I discovered Being a Beast: Adventures Across the Species Divide lying in wait on a friend’s bookshelf, a fox’s eyes staring out at me from the cover. Imagine if someone tried – really tried – to live like another animal, almost to become another animal. Charles Foster did just that – living in a hole in the earth, catching fish with his teeth, trying to see” by smell, joining birds on their big migration – in a quest to find out what it is like to be a badger, an otter, a fox, a deer or a swift.

What did he find out? That even these species, selected to be at least somehow relatable to humans, are so different from us in their senses and ways that we can really only imagine what the world is like to them. But also that our highly developed imaginations – perhaps the most distinctive feature of being human – allow us to understand other animals in remarkable detail, despite the inherent limits of our own abilities and experience.

The book isn’t always an easy read. Foster plunges into some long philosophical musings that, to my mind, often end up being digressions and distractions. I wish he had stuck more closely to the book’s fascinating premise and spent even more time describing the other animals and helping us imagine their worlds. But in the places where he burrows deep into animals’ minds and worlds he offers us a lot to learn, and a lot to wonder at. The natural world is a marvel, never fully fathomable to us yet infinitely rewarding.

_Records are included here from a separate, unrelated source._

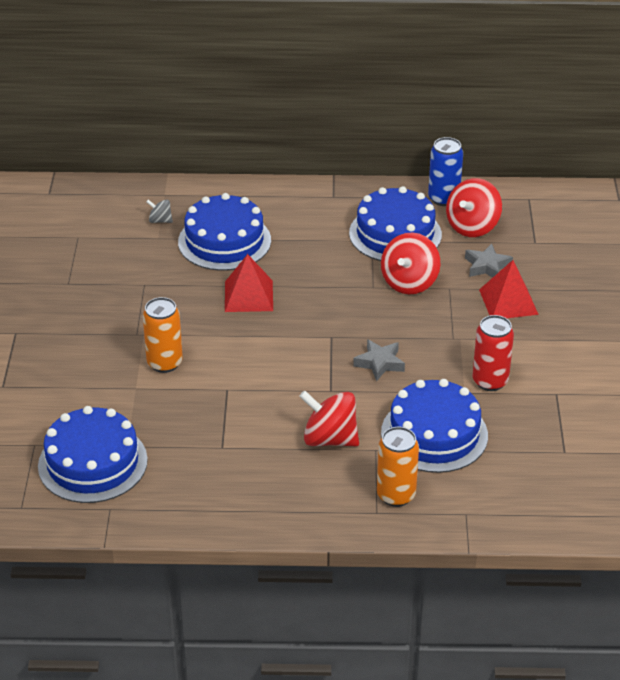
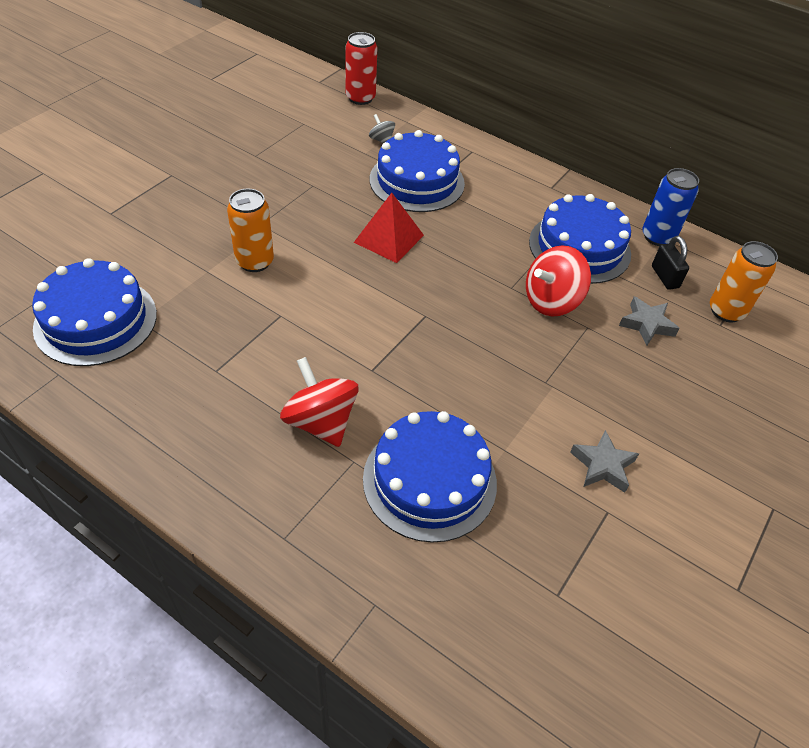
camera: 30 degrees right, 10 degrees up
(380, 363) = (446, 368): grey star -> grey star (603, 465)
(396, 495) = (323, 530): orange can -> orange can (726, 311)
(472, 226) = (665, 277): red spinning top -> black padlock
(490, 381) = (544, 453): red can -> red can (360, 98)
(508, 302) = (639, 373): red pyramid -> none

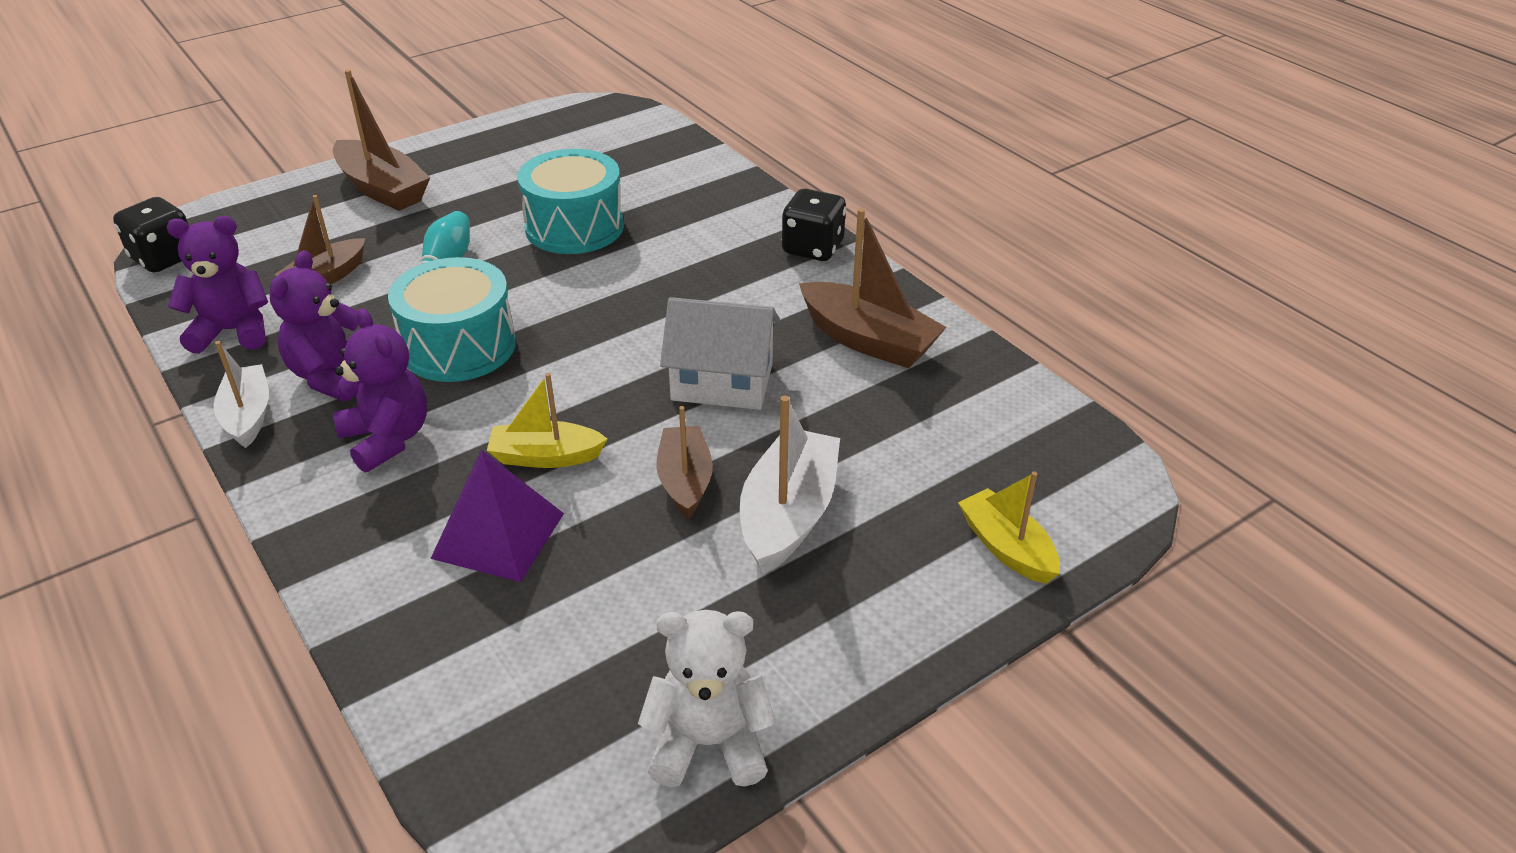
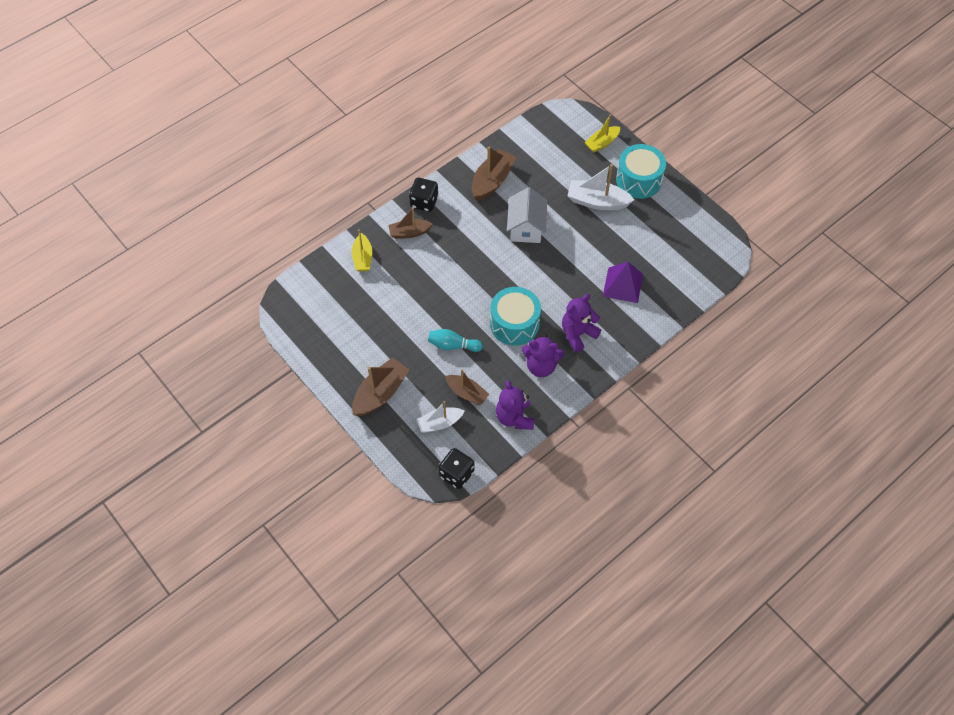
camera: 95 degrees left, 20 degrees up
(248, 415) = (571, 389): white boat -> white boat (440, 423)
(545, 456) = (579, 278): yellow boat -> yellow boat (362, 258)
(574, 227) = (412, 298): turquoise drum -> turquoise drum (638, 180)
(685, 480) = (585, 233): brown boat -> brown boat (409, 233)
(709, 743) = (694, 215): white teddy bear -> none

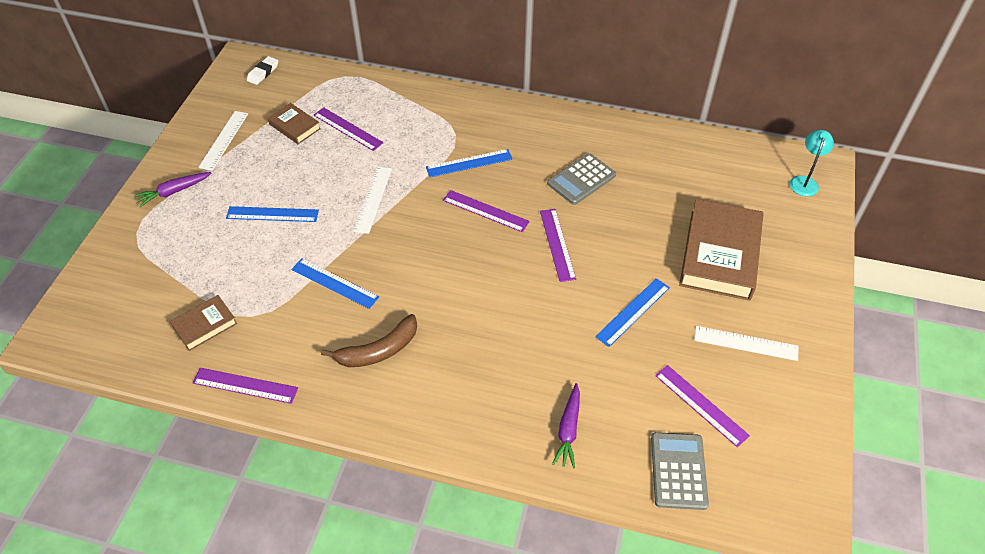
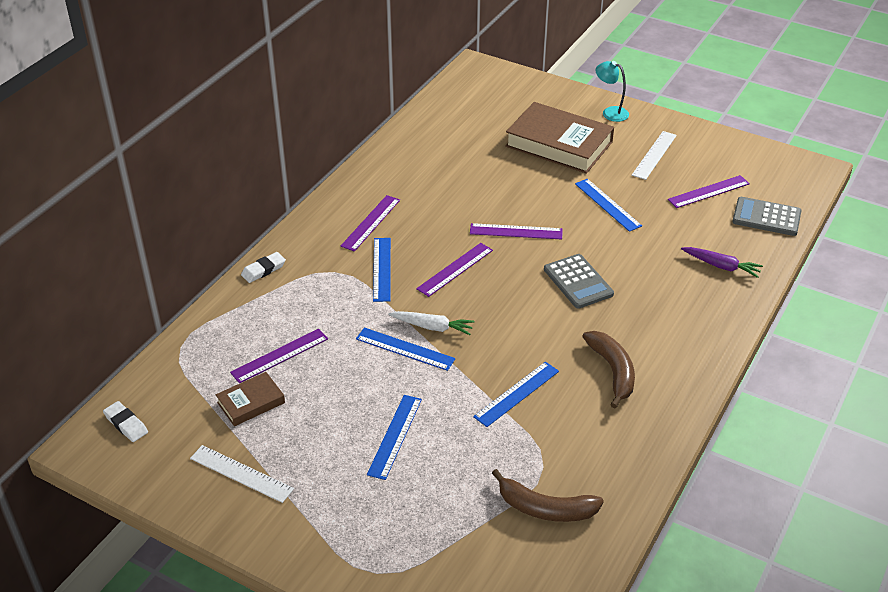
camera: 75 degrees left, 10 degrees down
(174, 192) = (316, 530): purple carrot -> none
(205, 325) = (545, 508): brown book -> brown banana
(245, 385) = (635, 478): purple ruler -> purple ruler (371, 223)
(373, 199) = (405, 349): white ruler -> blue ruler
(404, 211) = (432, 327): none -> white carrot
(444, 95) = (263, 270): none -> white eraser
(581, 179) = (438, 200): grey calculator -> grey calculator (578, 282)
(804, 181) = (493, 81): turquoise lamp -> turquoise lamp (610, 112)

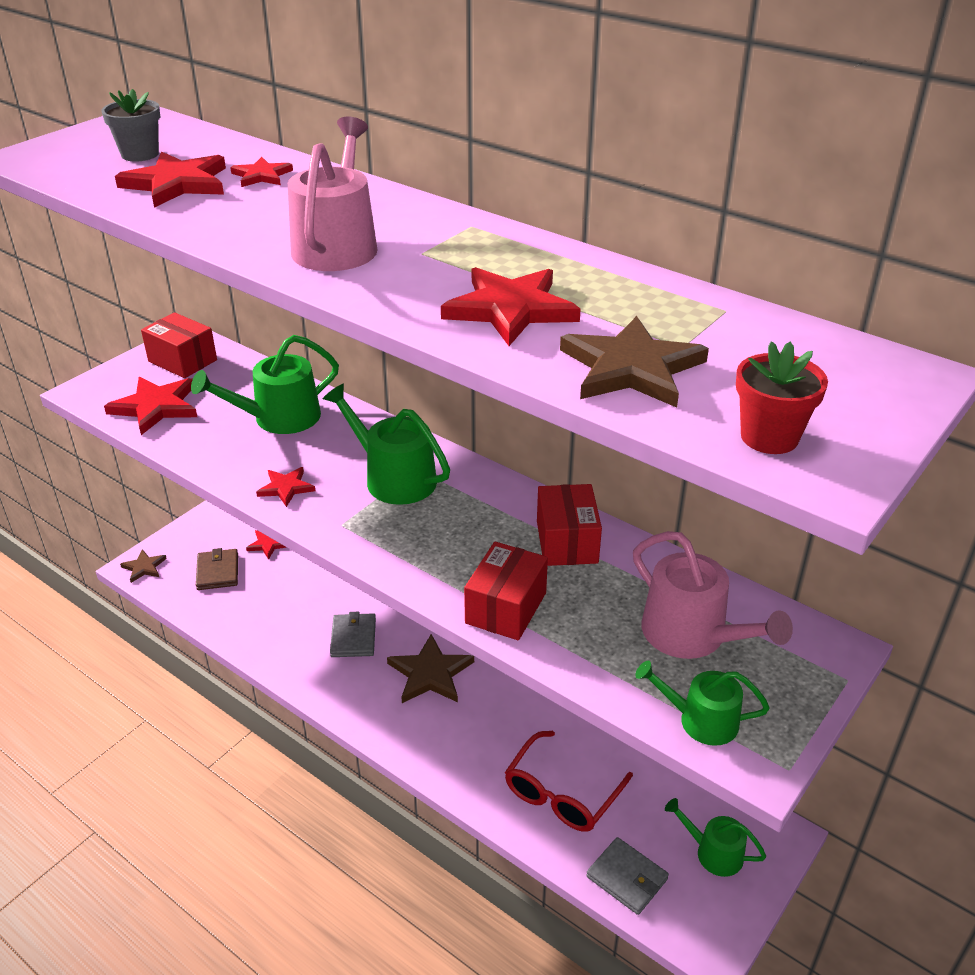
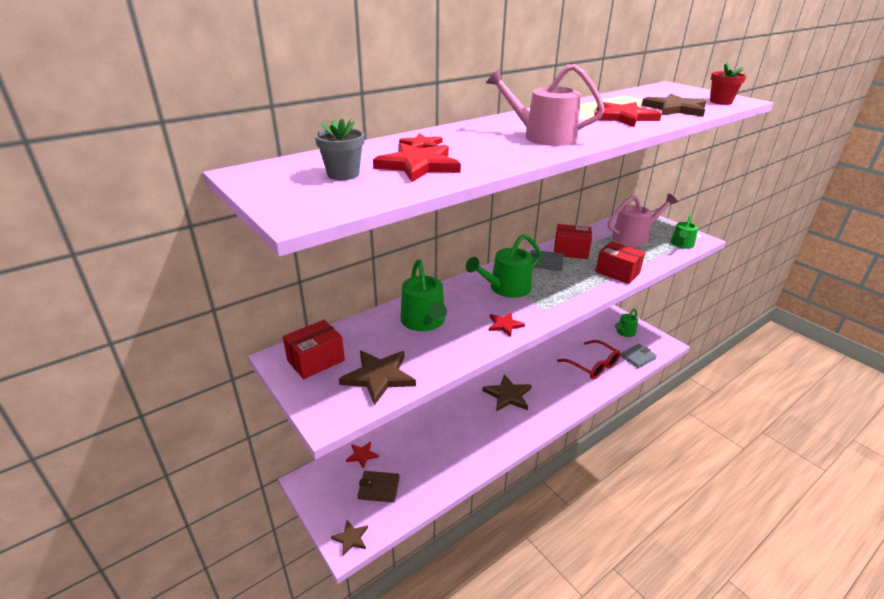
camera: 75 degrees left, 5 degrees down
(156, 407) = (379, 377): red star -> brown star
(353, 638) = (470, 423): grey wallet -> grey wallet (545, 262)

We often forget that as we get older. There is so much to gain from holding on to the wonder and awe with which we humans typically meet the world on our first encounters with it, as children.

If you’re an older reader, read the book to reignite that earlier curiosity and amazement, and share the parts where Foster tries to be” another animal with the young readers in your life. And, if you’re a younger reader, perhaps get an older reader to help you navigate through it, so you can jump over the philosophising to get to all the fun parts. At the end of it, I think you’ll come out as a better human being.